If you choose a language which has conservative, well established features,
devoid of parsing quirks, and you enforce very strong coding standards per-
team, then it is possible for every program to be composed of per-team idioms
which can then be automatically translated to idiomatic code in a different
language through isomorphic changes.

You will still need to have a project to port your program, but instead of
trying to outstrip the rate at which production code changes, the effort is
instead going towards perfecting a software machine which translates the
program in an instant. By doing it this way, you can always upgrade your
technology without slowing down the production team, or without trying to
outstrip a production team which is already trying to move competitively fast.

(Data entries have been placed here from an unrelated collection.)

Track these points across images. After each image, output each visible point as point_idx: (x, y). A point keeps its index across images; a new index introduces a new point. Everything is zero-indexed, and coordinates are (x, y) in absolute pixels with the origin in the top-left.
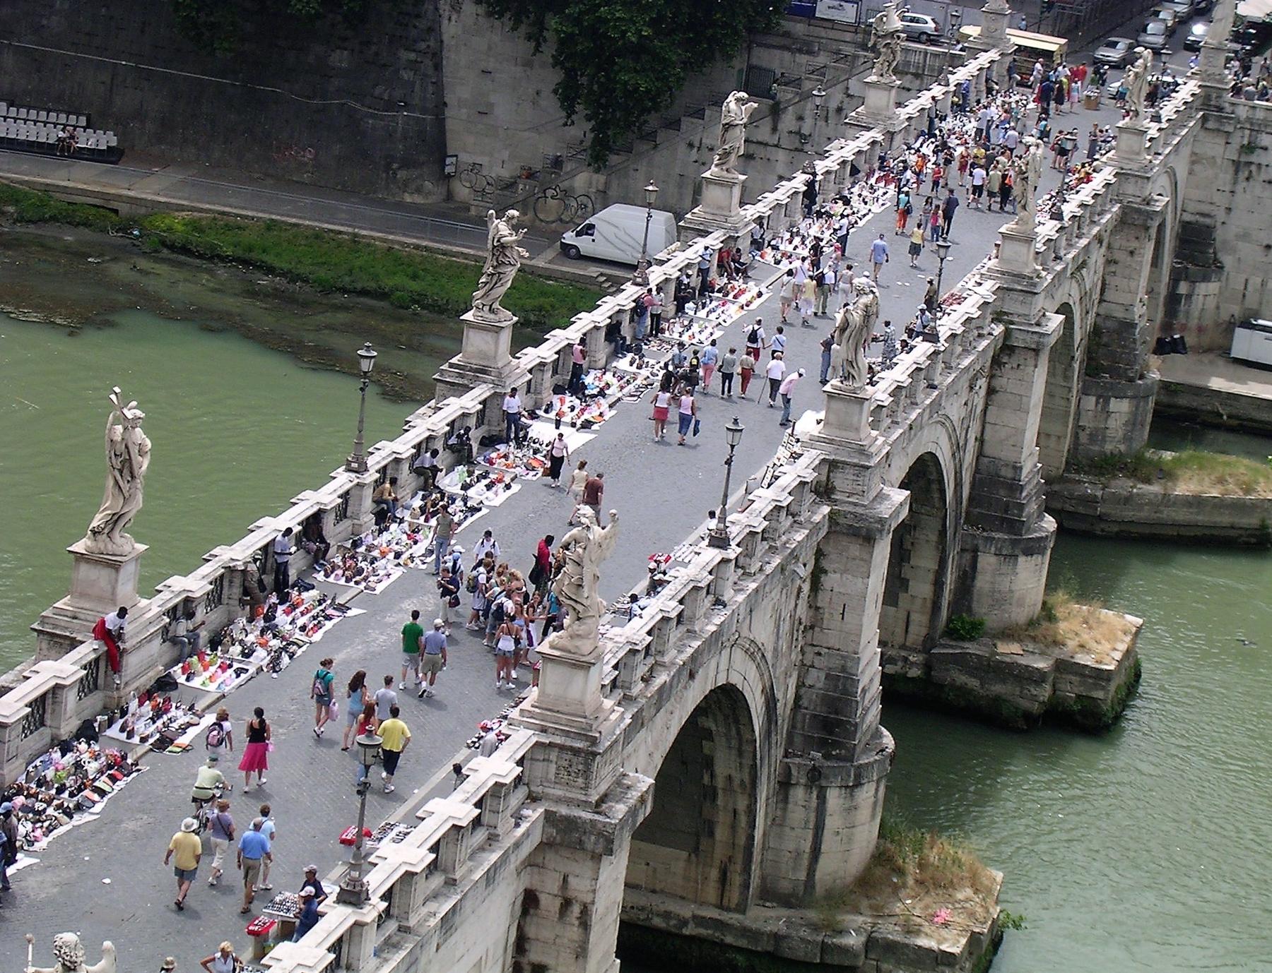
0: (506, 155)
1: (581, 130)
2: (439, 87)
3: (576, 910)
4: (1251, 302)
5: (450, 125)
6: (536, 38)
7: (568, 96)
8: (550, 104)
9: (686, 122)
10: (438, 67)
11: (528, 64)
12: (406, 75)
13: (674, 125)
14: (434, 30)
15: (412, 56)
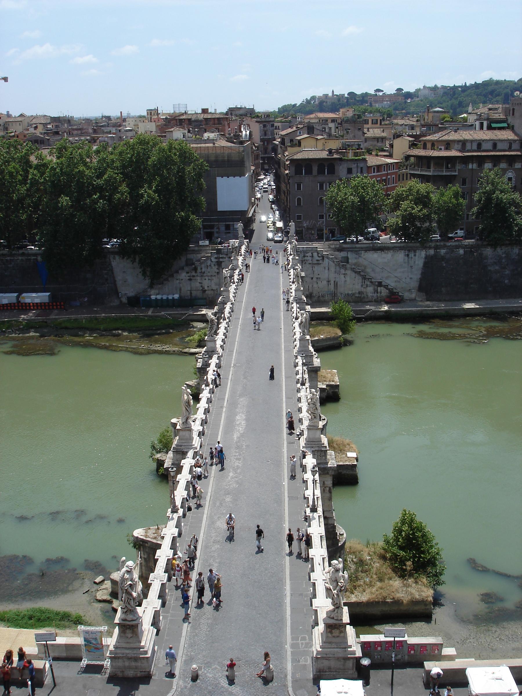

I know this trick works. I've done it. What makes this challenging:

    
    
        - Management will be afraid of this, because it's unconventional
        - Teams may not want to or be able to usefully adhere to such standards 
    

But if your organization can pull this off, then you will be able to upgrade
technology without slowdowns in implementing new business functionality. If
organizations can pull this off, they can "just rewrite in in X" any time they
want to! ( _And_ wind up with idiomatic code in the new language! If you are
trying to do this, and not winding up with idiomatic new code, then you have
tackled this at the wrong level of abstraction, possibly being hampered by a
team which didn't have suitable coding standards.)

(Think of it this way: Do you think it's easier for a very capable team to
outstrip your ability to keep up with features, or your ability to keep up
with new programming idioms? If you team is competent, they will be _quickly_
producing new features, but _seldom_ producing new coding idioms!)

------
doggydogs94
Another flavor of this topic is the following: just convert from database X to
database Y. It should be easy, they are both SQL.